Даже теплицу он построил из старых оконных рам. Которые подобрал… На помойке! Когда люди меняют окна, старые рамы складывают у мусорных баков. В некоторых стёкла остаются целыми. И тут подъезжает мой папа, уважаемый инженер, между прочим, и загружает уцелевшие окна в машину. В такие моменты хочется, чтобы кто-нибудь меня придушил. Лишь бы не видеть этого позора.

В нашем доме, как назло, часто меняют окна. Дом старый, зато в центре города. Но квартиры в нём на порядок дешевле, чем в стекляшке, где живёт Романовский. А район-то тот же самый – престижный! Поэтому новых жильцов полно.

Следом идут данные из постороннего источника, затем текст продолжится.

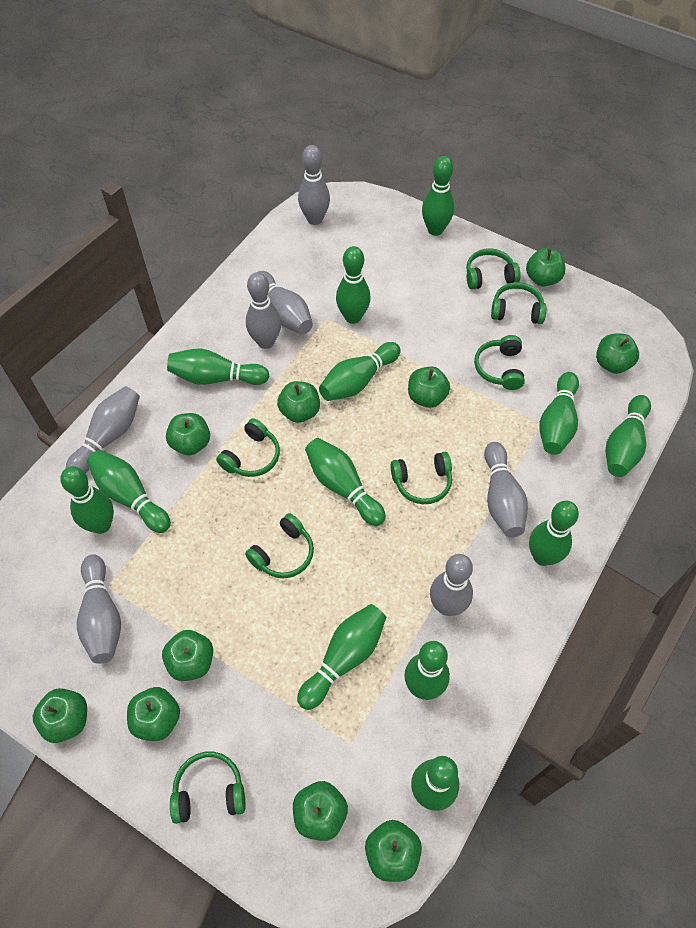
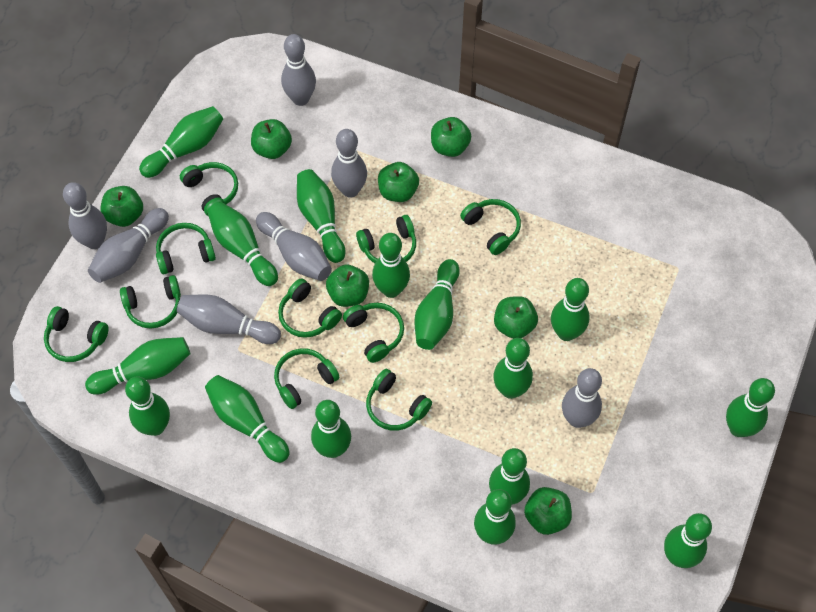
green apple: [33,688,87,743] [127,687,180,741] [162,630,213,681] [166,413,210,455] [277,381,320,423] [293,781,348,841] [365,820,422,882] [408,367,450,408] [526,248,565,286] [596,333,639,374] = 10 -> [101,186,143,227] [251,119,292,159] [326,265,369,307] [378,162,419,202] [431,117,471,157] [494,296,538,339] [524,487,572,535] = 7
green bowling pin: [60,466,114,534] [87,450,171,533] [167,349,269,385] [297,604,386,710] [305,438,386,526] [319,342,401,401] [336,246,371,324] [404,641,450,700] [411,756,459,811] [422,156,454,236] [529,501,579,566] [539,372,579,455] [605,395,651,477] = 13 -> [85,337,190,395] [125,376,170,436] [139,106,223,178] [205,375,290,463] [207,201,278,286] [297,169,345,263] [311,400,351,458] [372,233,410,298] [414,259,460,350] [474,489,516,545] [489,448,530,505] [493,338,533,399] [551,278,589,341] [664,513,712,568] [726,378,775,437] = 15
green headphones: [170,752,245,824] [216,418,280,477] [245,513,314,578] [391,452,452,504] [466,248,521,290] [474,335,525,390] [491,282,546,324] = 7 -> [44,306,109,362] [120,275,181,328] [156,223,216,274] [180,162,238,216] [274,348,340,409] [278,279,342,338] [343,303,404,363] [356,215,416,263] [366,369,432,431] [460,199,521,255] = 10

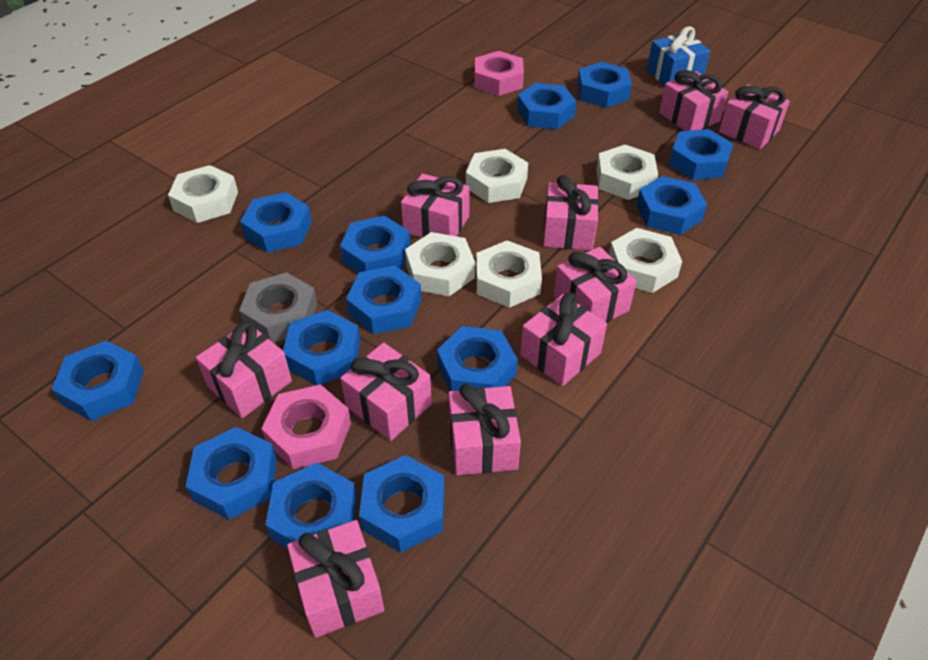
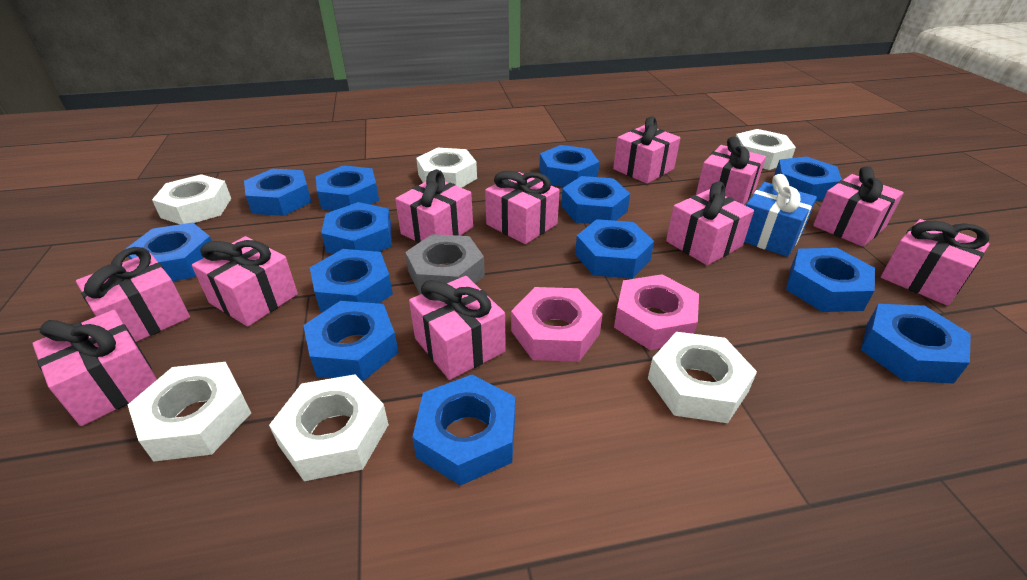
pink gift: [196,321,292,418] [287,520,384,638] [340,342,432,441] [401,174,470,238] [448,384,521,476] [520,293,607,386] [543,175,599,250] [553,247,636,323] [659,70,728,131] [719,84,790,149] = 10 -> [32,310,157,426] [76,247,190,342] [192,236,298,327] [395,169,473,243] [409,276,506,380] [485,171,560,244] [613,116,680,184] [666,182,754,265] [696,136,766,205] [813,166,904,247] [881,219,989,306] = 11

Теплица, правда, получилась… оригинальная. Не теплица, а оранжерея. Всё-таки настоящие стёкла – это вам не полипропилен. Или поликарбонат. Или как там называется эта полихренотень, из которой сейчас делают теплицы. Смотрится круто. А какой там свет! Живой! Это как плёнка и цифра. На одной есть душа, а на второй – нет.

Если теплица вышла душевная, то на курятник без слёз не взглянешь. Какая-то убогая хибара. Но бабушка была счастлива. Она раздобыла парочку кур и в мае окончательно переселилась на дачу. Пенсионерская идиллия. Если бы не операция.

А ещё говорят, подростки ни о чём не думают. По-моему, пенсионеры дадут подросткам сто очков вперёд. Зачем заводить кур, если их потом кормить некому?

– И что ты предлагаешь? Ездить каждый день на дачу из-за кур?! Это же сдохнуть можно! Ты когда в последний раз видела дачный автобус? Там же количество старушек на квадратный миллиметр в сотню раз превышает опасное для жизни значение.

Я, конечно, люблю дачу. Там классно. Дождь по крыше. Малина прямо с куста. Густой запах сосен. Но никакая малина не стоит того, чтобы полтора часа трястись в духоте среди старушек!

– Рома…

– Я серьёзно! Смерти моей хочешь?

– Слушай, за кого ты меня принимаешь? – мама шумно вздохнула. – Я же не чудовище!

– Тогда я ничего не понял. Ты же сама сказала, что кур нужно кормить каждый день.

– Я думала… Мы с папой посовещались… Может, ты поживёшь на даче? Ты почти взрослый. Конечно, будет непривычно, но ты справишься.

Кажется, мой мир больше никогда не будет прежним. Моя мама предлагает мне пожить на даче? Одному?! Это точно моя мама или человекоподобный робот, подосланный инопланетянами? Та самая мама, которая шлёт гневные сообщения: «Рома, ты где? Почему не отвечаешь?», стоит мне задержаться на пятнадцать минут? Сама предлагает?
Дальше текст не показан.